Search the entries for lines with the string "pattern" and say how many there are, giving only the number.

§ Dataset content:
= = =

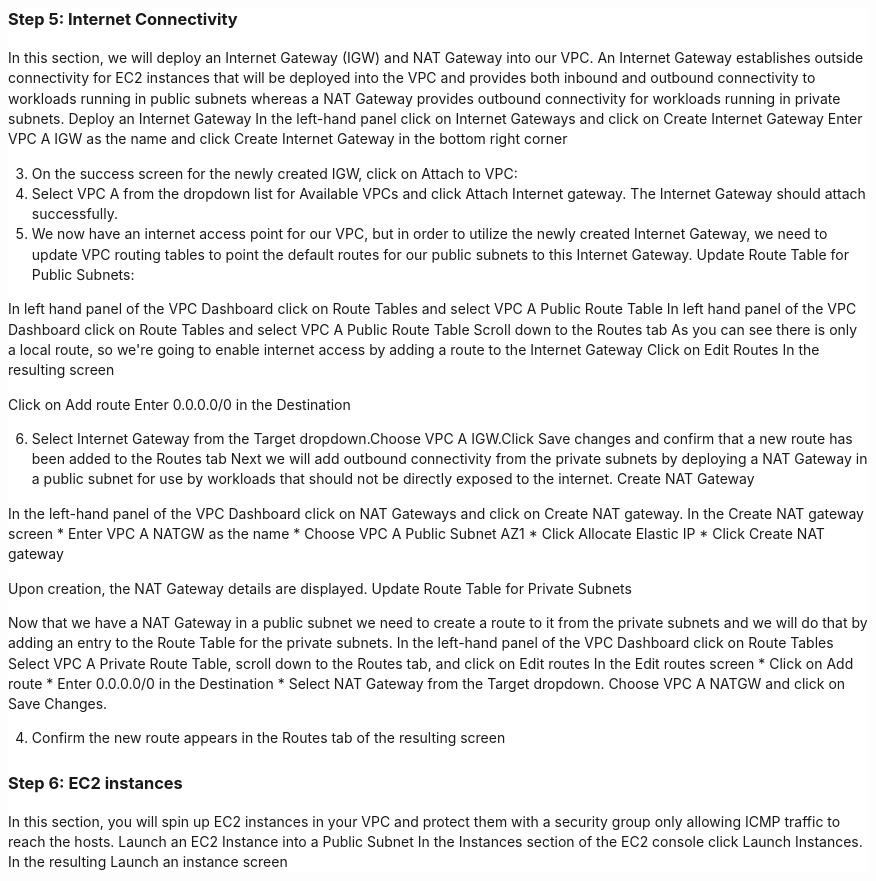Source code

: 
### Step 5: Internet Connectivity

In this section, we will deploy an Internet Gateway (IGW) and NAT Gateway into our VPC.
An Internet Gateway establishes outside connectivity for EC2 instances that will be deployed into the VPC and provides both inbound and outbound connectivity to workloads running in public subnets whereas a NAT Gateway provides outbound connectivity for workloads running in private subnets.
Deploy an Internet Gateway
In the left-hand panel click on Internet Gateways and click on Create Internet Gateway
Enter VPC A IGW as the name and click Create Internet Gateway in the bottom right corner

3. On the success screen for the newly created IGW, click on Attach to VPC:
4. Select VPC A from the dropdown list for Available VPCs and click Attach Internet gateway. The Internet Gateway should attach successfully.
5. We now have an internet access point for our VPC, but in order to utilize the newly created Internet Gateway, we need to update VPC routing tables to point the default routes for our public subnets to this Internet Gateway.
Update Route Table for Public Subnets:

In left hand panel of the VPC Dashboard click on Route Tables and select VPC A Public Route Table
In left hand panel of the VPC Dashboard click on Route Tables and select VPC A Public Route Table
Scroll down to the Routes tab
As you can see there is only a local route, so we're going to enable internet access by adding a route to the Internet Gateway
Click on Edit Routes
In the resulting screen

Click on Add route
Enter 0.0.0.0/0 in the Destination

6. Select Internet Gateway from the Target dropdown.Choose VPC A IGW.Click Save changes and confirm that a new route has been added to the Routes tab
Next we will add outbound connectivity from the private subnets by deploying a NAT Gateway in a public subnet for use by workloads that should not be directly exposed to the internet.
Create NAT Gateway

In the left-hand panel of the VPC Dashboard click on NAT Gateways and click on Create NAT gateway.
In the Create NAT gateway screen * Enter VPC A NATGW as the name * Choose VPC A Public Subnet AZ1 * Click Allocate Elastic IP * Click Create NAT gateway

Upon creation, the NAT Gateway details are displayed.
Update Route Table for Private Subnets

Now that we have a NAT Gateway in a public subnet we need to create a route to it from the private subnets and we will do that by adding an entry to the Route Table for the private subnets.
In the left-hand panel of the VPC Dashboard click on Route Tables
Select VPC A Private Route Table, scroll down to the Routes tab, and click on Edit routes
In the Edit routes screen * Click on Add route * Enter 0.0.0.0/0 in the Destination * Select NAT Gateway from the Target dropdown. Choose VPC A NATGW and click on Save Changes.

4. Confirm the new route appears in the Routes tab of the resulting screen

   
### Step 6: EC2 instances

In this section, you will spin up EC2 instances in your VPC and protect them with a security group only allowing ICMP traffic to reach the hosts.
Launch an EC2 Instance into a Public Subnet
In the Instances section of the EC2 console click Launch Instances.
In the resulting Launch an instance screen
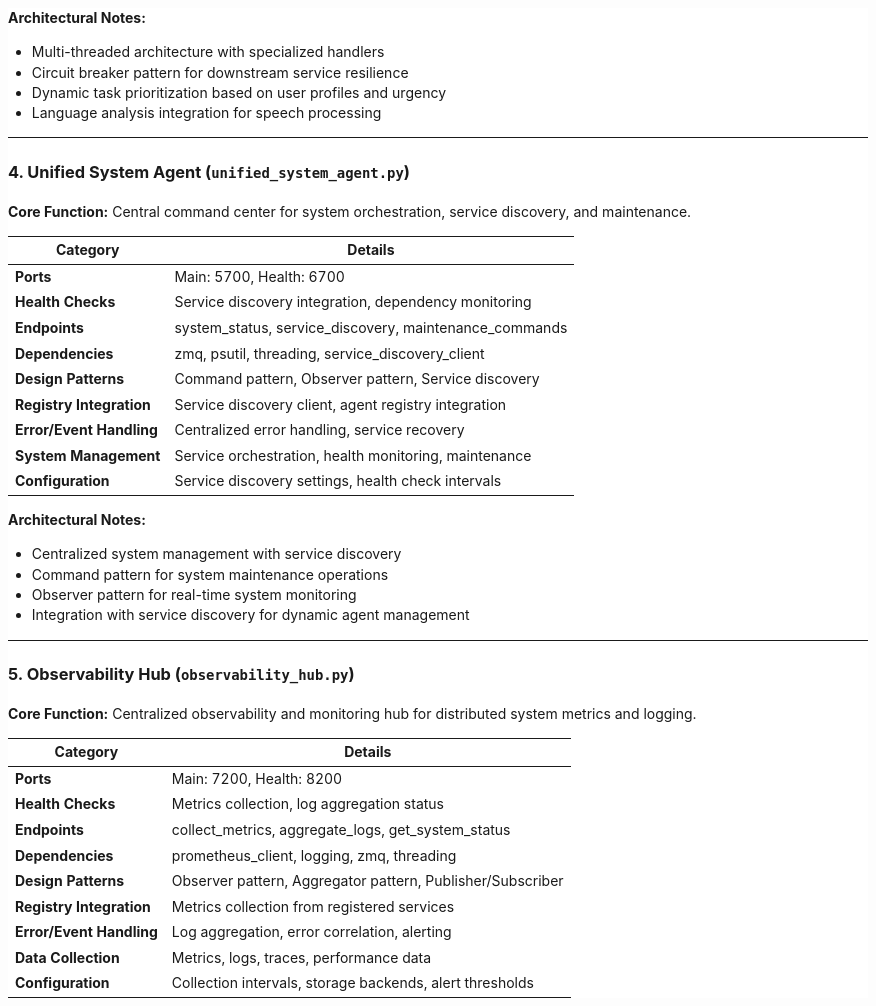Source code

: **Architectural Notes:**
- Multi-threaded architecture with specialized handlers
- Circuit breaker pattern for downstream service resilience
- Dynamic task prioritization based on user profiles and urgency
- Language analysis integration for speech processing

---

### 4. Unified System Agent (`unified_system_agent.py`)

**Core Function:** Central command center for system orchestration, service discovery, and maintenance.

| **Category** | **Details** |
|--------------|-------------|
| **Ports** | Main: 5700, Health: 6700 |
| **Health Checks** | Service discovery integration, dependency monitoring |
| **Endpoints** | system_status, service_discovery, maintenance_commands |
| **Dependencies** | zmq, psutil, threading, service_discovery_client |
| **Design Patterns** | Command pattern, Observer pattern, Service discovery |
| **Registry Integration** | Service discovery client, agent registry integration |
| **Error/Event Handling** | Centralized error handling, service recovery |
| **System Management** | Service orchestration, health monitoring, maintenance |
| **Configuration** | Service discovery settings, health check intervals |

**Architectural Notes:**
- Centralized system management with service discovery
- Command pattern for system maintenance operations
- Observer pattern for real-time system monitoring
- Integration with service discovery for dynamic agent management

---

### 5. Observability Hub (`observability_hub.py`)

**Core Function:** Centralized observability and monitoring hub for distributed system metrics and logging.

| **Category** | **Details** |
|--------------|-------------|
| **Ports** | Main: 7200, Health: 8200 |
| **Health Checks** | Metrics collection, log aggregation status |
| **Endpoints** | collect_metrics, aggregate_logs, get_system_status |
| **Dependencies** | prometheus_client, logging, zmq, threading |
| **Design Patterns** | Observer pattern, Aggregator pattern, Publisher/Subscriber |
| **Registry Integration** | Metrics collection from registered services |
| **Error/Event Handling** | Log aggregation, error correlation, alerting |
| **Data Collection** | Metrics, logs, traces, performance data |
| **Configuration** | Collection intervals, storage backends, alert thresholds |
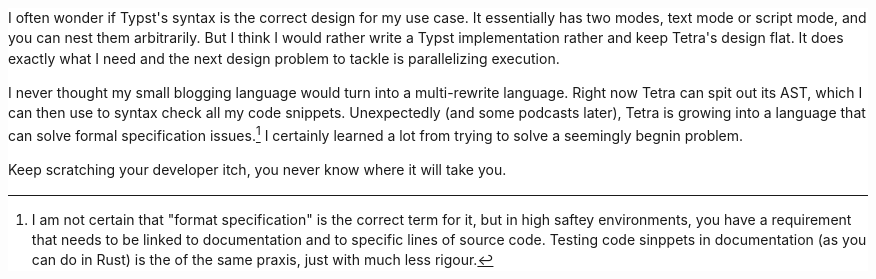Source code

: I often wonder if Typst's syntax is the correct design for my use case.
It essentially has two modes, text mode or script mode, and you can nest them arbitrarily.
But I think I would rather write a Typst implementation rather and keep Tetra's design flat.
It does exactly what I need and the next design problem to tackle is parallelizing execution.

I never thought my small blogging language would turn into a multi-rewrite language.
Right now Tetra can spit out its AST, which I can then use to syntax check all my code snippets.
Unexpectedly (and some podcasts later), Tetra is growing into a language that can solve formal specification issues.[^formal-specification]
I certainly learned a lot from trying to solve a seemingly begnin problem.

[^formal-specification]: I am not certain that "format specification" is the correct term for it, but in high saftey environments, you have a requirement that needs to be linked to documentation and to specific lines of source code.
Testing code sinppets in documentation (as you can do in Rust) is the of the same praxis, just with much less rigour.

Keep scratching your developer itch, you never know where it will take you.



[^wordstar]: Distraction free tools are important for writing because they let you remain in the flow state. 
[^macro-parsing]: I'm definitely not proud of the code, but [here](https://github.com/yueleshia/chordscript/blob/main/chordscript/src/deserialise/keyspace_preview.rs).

= = =

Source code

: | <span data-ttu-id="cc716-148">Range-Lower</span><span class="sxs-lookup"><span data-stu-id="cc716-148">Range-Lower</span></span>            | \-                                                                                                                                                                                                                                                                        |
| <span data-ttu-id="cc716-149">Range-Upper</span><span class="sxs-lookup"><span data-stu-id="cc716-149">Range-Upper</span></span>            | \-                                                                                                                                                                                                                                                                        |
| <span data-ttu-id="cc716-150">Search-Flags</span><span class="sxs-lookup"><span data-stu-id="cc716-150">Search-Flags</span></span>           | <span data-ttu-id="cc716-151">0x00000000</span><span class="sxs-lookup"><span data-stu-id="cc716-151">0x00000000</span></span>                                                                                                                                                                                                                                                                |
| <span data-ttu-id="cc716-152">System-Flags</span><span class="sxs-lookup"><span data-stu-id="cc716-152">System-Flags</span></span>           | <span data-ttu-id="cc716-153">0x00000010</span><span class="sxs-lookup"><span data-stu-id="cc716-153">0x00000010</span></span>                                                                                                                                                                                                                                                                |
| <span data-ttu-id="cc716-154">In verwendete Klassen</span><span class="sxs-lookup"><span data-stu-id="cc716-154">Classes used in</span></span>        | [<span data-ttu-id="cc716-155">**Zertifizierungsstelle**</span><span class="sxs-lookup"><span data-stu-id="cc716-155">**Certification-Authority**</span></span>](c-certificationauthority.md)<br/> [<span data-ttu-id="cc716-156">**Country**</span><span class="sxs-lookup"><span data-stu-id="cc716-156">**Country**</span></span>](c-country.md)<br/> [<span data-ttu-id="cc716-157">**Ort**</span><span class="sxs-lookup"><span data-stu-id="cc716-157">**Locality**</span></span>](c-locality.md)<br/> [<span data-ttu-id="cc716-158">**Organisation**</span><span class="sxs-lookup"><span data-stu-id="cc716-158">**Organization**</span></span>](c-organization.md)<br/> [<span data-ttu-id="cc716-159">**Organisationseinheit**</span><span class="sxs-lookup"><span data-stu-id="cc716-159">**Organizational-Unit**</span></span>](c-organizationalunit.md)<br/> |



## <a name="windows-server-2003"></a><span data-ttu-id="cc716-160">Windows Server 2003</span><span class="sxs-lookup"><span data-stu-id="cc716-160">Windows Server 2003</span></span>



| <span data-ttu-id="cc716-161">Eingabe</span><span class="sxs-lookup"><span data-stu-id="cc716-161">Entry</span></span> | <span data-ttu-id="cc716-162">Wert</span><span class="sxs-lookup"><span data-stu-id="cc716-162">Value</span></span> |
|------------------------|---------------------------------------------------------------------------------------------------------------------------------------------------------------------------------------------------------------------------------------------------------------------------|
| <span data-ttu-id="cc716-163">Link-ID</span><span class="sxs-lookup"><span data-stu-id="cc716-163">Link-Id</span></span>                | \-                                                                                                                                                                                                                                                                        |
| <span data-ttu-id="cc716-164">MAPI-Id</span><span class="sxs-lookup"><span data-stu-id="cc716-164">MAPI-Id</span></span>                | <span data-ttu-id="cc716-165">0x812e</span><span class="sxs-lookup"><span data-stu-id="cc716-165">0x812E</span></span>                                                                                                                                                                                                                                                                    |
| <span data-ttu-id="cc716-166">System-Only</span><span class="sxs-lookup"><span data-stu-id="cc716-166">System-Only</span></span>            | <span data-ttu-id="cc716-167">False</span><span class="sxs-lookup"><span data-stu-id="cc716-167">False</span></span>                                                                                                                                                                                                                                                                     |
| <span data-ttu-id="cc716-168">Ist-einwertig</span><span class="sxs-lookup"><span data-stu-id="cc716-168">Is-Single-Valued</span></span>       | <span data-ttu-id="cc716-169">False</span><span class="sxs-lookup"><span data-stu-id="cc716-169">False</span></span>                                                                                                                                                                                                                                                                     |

= = =

§ Worked solution:
5